Die Fassade des Newseum verrät die Ambitioniertheit des Projekts. (Bild: Sam Kittner / Newseum)

Die Fassade des Newseum verrät die Ambitioniertheit des Projekts. (Bild: Sam Kittner / Newseum)

Dass der neue Besitzer dieses Grundstücks in allerbester Hauptstadtlage das Newseum in seinen technologisch aufwendig ausgestatteten Hallen belassen wird, kann als ausgeschlossen gelten. Auch für dort beherbergte Exponate wie den Wachturm von der innerdeutschen Grenze und die zerquetschte Antenne vom Dach des New Yorker World Trade Center wird man eine neue Bleibe suchen müssen.

Die Institution, die Gegenwart und Geschichte primär amerikanischer Medien bis zurück in die Zeit vor der Amerikanischen Revolution beleuchtet, kann auf zwanzig Jahre einer manchmal prekären Existenz zurückblicken. 1997 wurde das erste Museum im nahe der Bundeshauptstadt gelegenen Arlington eröffnet, dessen Hauptattraktion der Nationalfriedhof ist.

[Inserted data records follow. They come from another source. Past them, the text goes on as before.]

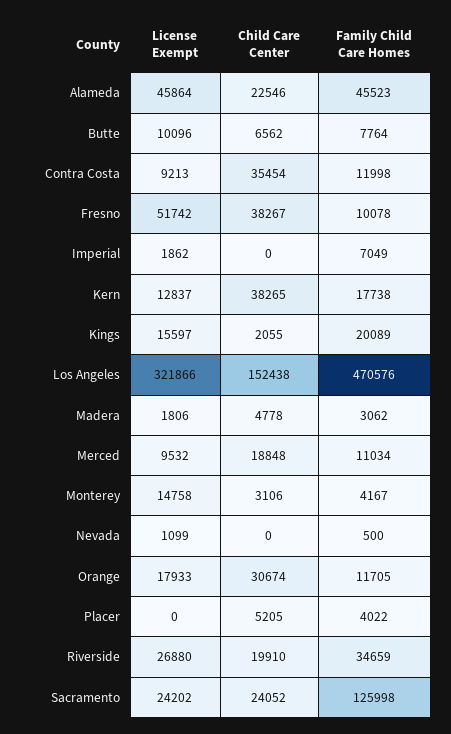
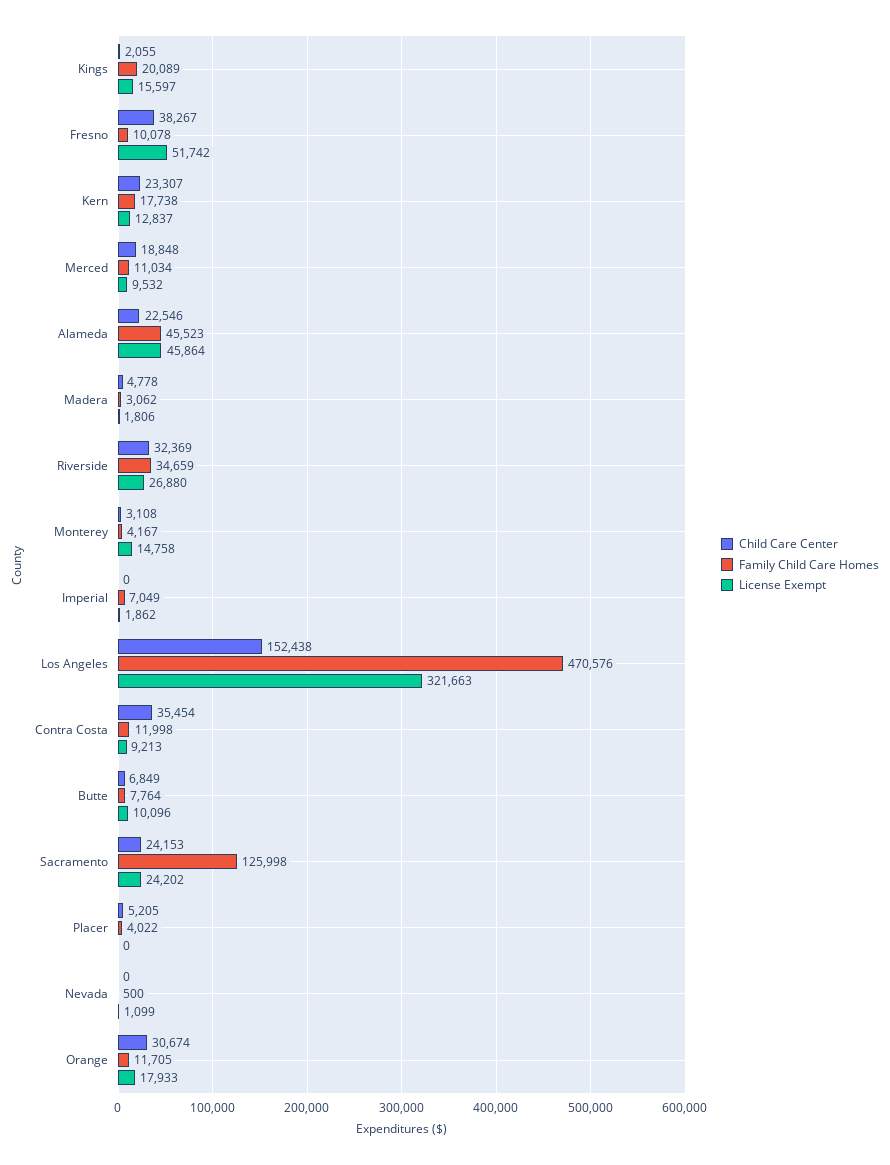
  {
    "License Exempt": {
      "Alameda": 45864,
      "Butte": 10096,
      "Contra Costa": 9213,
      "Fresno": 51742,
      "Imperial": 1862,
      "Kern": 12837,
      "Kings": 15597,
-     "Los Angeles": 321866,
+     "Los Angeles": 321663,
      "Madera": 1806,
      "Merced": 9532,
      "Monterey": 14758,
      "Nevada": 1099,
      "Orange": 17933,
      "Placer": 0,
      "Riverside": 26880,
      "Sacramento": 24202
    },
    "Child Care Center": {
      "Alameda": 22546,
-     "Butte": 6562,
+     "Butte": 6849,
      "Contra Costa": 35454,
      "Fresno": 38267,
      "Imperial": 0,
-     "Kern": 38265,
+     "Kern": 23307,
      "Kings": 2055,
      "Los Angeles": 152438,
      "Madera": 4778,
      "Merced": 18848,
-     "Monterey": 3106,
+     "Monterey": 3108,
      "Nevada": 0,
      "Orange": 30674,
      "Placer": 5205,
-     "Riverside": 19910,
+     "Riverside": 32369,
-     "Sacramento": 24052
+     "Sacramento": 24153
    },
    "Family Child Care Homes": {
      "Alameda": 45523,
      "Butte": 7764,
      "Contra Costa": 11998,
      "Fresno": 10078,
      "Imperial": 7049,
      "Kern": 17738,
      "Kings": 20089,
      "Los Angeles": 470576,
      "Madera": 3062,
      "Merced": 11034,
      "Monterey": 4167,
      "Nevada": 500,
      "Orange": 11705,
      "Placer": 4022,
      "Riverside": 34659,
      "Sacramento": 125998
    }
  }

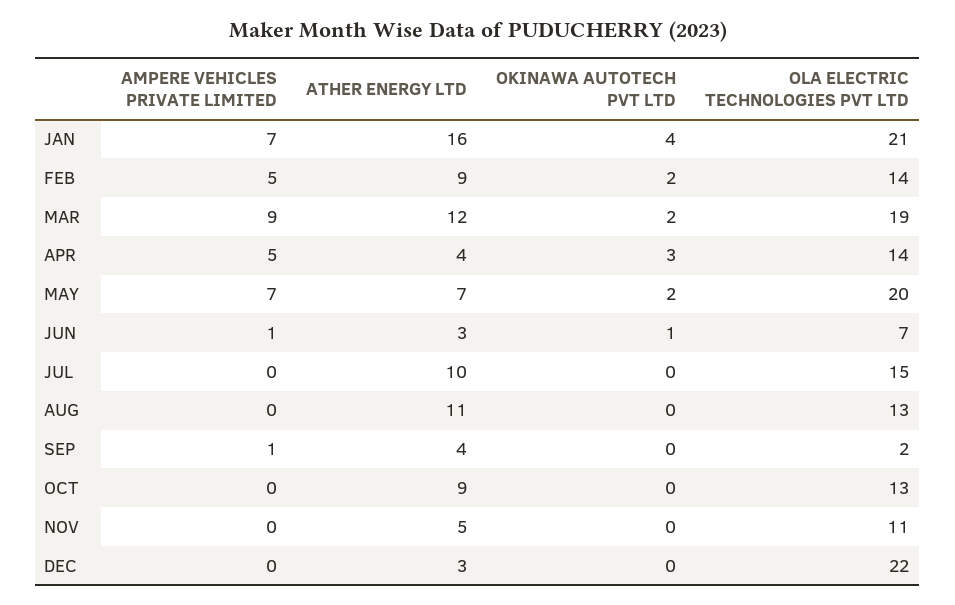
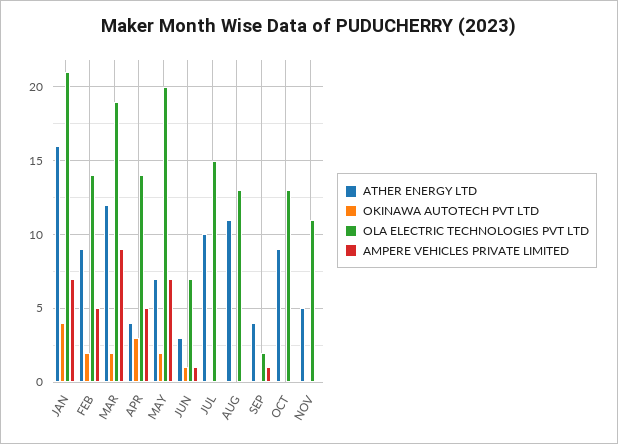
  {
    "AMPERE VEHICLES PRIVATE LIMITED": {
      "JAN": 7,
      "FEB": 5,
      "MAR": 9,
      "APR": 5,
      "MAY": 7,
      "JUN": 1,
      "JUL": 0,
      "AUG": 0,
      "SEP": 1,
      "OCT": 0,
-     "NOV": 0,
+     "NOV": 0
-     "DEC": 0
    },
    "ATHER ENERGY LTD": {
      "JAN": 16,
      "FEB": 9,
      "MAR": 12,
      "APR": 4,
      "MAY": 7,
      "JUN": 3,
      "JUL": 10,
      "AUG": 11,
      "SEP": 4,
      "OCT": 9,
-     "NOV": 5,
+     "NOV": 5
-     "DEC": 3
    },
    "OKINAWA AUTOTECH PVT LTD": {
      "JAN": 4,
      "FEB": 2,
      "MAR": 2,
      "APR": 3,
      "MAY": 2,
      "JUN": 1,
      "JUL": 0,
      "AUG": 0,
      "SEP": 0,
      "OCT": 0,
-     "NOV": 0,
+     "NOV": 0
-     "DEC": 0
    },
    "OLA ELECTRIC TECHNOLOGIES PVT LTD": {
      "JAN": 21,
      "FEB": 14,
      "MAR": 19,
      "APR": 14,
      "MAY": 20,
      "JUN": 7,
      "JUL": 15,
      "AUG": 13,
      "SEP": 2,
      "OCT": 13,
-     "NOV": 11,
+     "NOV": 11
-     "DEC": 22
    }
  }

Dann ging man aufs Ganze: Im Jahr 2000 wurde der Umzug an die Pennsylvania Avenue verkündet, im April 2008 das in der Tat grandiose Gebäude eröffnet.

Die inhaltliche Arbeit entsprach dem ambitionierten Umfeld freilich nicht immer. Dass eine Ausstellung über die Hunde der Präsidenten das Verständnis von der Wächterfunktion der Medien beim Publikum schärft, darf guten Gewissens bezweifelt werden. Auch gegenwärtig scheinen die Planer eher planlos: Ab nächstem Monat wollte man anlässlich des 100. Geburtstags von John F. Kennedy erneut eine Ausstellung mit Bildern des Kennedy-Hoffotografen Jacques Lowe zeigen. Der Geburtstag war freilich schon im Mai, und die Ausstellung «Creating Camelot» hat jeder JFK-Fan im Umkreis von 100 Meilen um die Hauptstadt bereits 2013 gesehen, als der 50. Todestag des Präsidenten begangen wurde.

Zu eitel?

Solche Schwächen werden nun nach Bekanntgabe der Verkaufsabsicht von Washingtoner Medien fast genüsslich den doch recht üppigen Salären der Museumsleitung gegenübergestellt. Das Magazin «Politico» jubiliert geradezu, dass das Newseum, das viele vor allem als Emblem der Eitelkeit eines sich in den USA manchmal tatsächlich überschätzenden Berufsstandes sehen, endlich vor dem Exitus steht. 30 Millionen Dollar Verlust pro Jahr, so hört man, habe es gemacht.

Dazu mag mittelbar auch die Preispolitik des Hauses beigetragen haben: Entlang der Washingtoner Mall reihen sich Weltklassemuseen, bei denen der Eintritt ausnahmslos frei ist – das Air and Space Museum, das American History und das Natural History Museum sowie die Hirshhorn Gallery, die alle zur Smithsonian Institution gehören, dazu die National Gallery of Art. Angesichts solcher Konkurrenz lag in der Erwartung, Besucher würden leichten Herzens fast 25 Dollar ausgeben, um einem Berufsstand zu huldigen, der in Umfragen zu den am wenigsten angesehenen Professionen der USA gezählt wird, vielleicht schon der Keim des Untergangs.